To find the common ratio \( r \), we divide the second term by the first term: \[ r = \frac{12}{10} = 1.2 \]This means that each term in the sequence is 1.2 times the term before it. Understanding the common ratio helps us determine the nature and progression of the sequence.

The general term formula allows us to find any term in a geometric sequence. This formula is essential for understanding the sequence's behavior and solving related problems.For a geometric sequence, the general term \( a_n \) is given by:\[ a_n = a_1 \times r^{n-1} \]Where:

• \( a_1 \) is the first term
• \( r \) is the common ratio
• \( n \) is the term position in the sequence

Using our example, the general term formula becomes:\[ a_n = 10 \times (1.2)^{n-1} \]This formula allows us to calculate any term, \( a_n \), directly, without having to compute all previous terms. It’s a shortcut that’s both powerful and efficient.

Logarithms are very useful when dealing with exponential expressions, such as those found in geometric sequences. They help us solve for unknowns in such expressions.In our problem, we needed to find when the sequence exceeds 100. We reached the expression:\[ (1.2)^{n-1} > 10 \]To solve this inequality, we use logarithms:

• Apply the logarithm to both sides: \( \log((1.2)^{n-1}) > \log(10) \)
• Use the power rule for logarithms: \( (n-1) \cdot \log(1.2) > \log(10) \)

This step simplifies the equation, allowing us to isolate \( n-1 \). Logs make it easier to compare exponential growth with specific values, a key aspect when solving sequence-related questions.

Inequalities are crucial for problems that ask for limits or thresholds, like determining when a sequence surpasses a given value.

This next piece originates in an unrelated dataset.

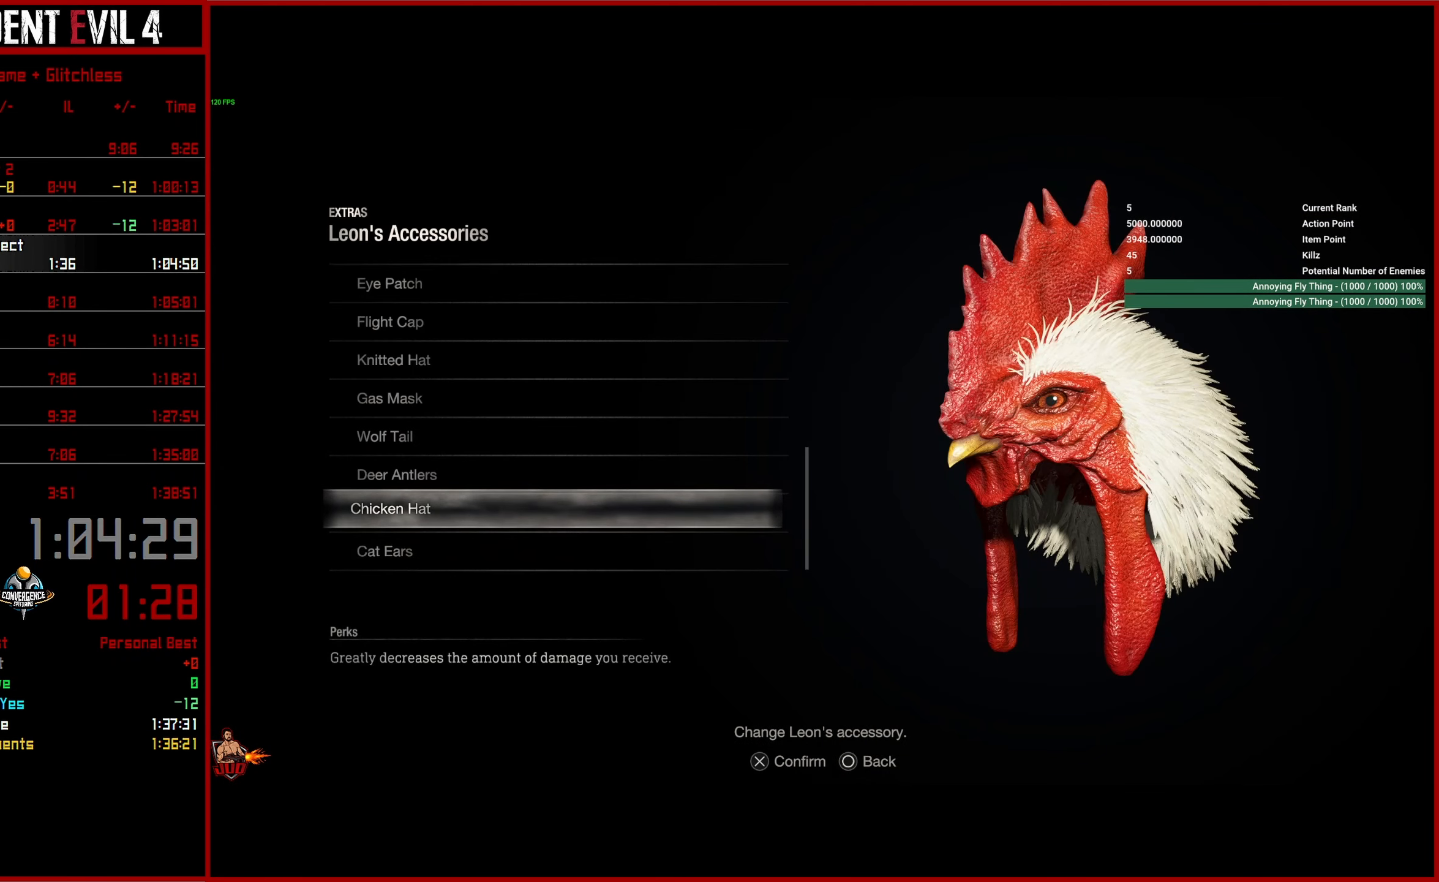
{"buttons": [], "left_stick": "center", "right_stick": "center", "button_events": [[150, "DPAD_UP", "down"], [284, "DPAD_UP", "up"], [384, "CROSS", "down"], [467, "CROSS", "up"]]}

Here, we want to know the smallest term \( n \) such that:\[ 10 \times (1.2)^{n-1} > 100 \]After simplifying, the inequality becomes:\[ (1.2)^{n-1} > 10 \]We calculate:

• Find logs to get \( (n-1) \cdot \log(1.2) > \log(10) \)
• Solve for \( n-1 \): \( n-1 > \frac{\log(10)}{\log(1.2)} \)

This tells us that \( n-1 \) must be greater than approximately 22.4687. Thus, \( n \) must be 24, since \( n \) has to be a whole number. Converting the problem into an inequality and using logarithms lets us handle exponential increases systematically and accurately.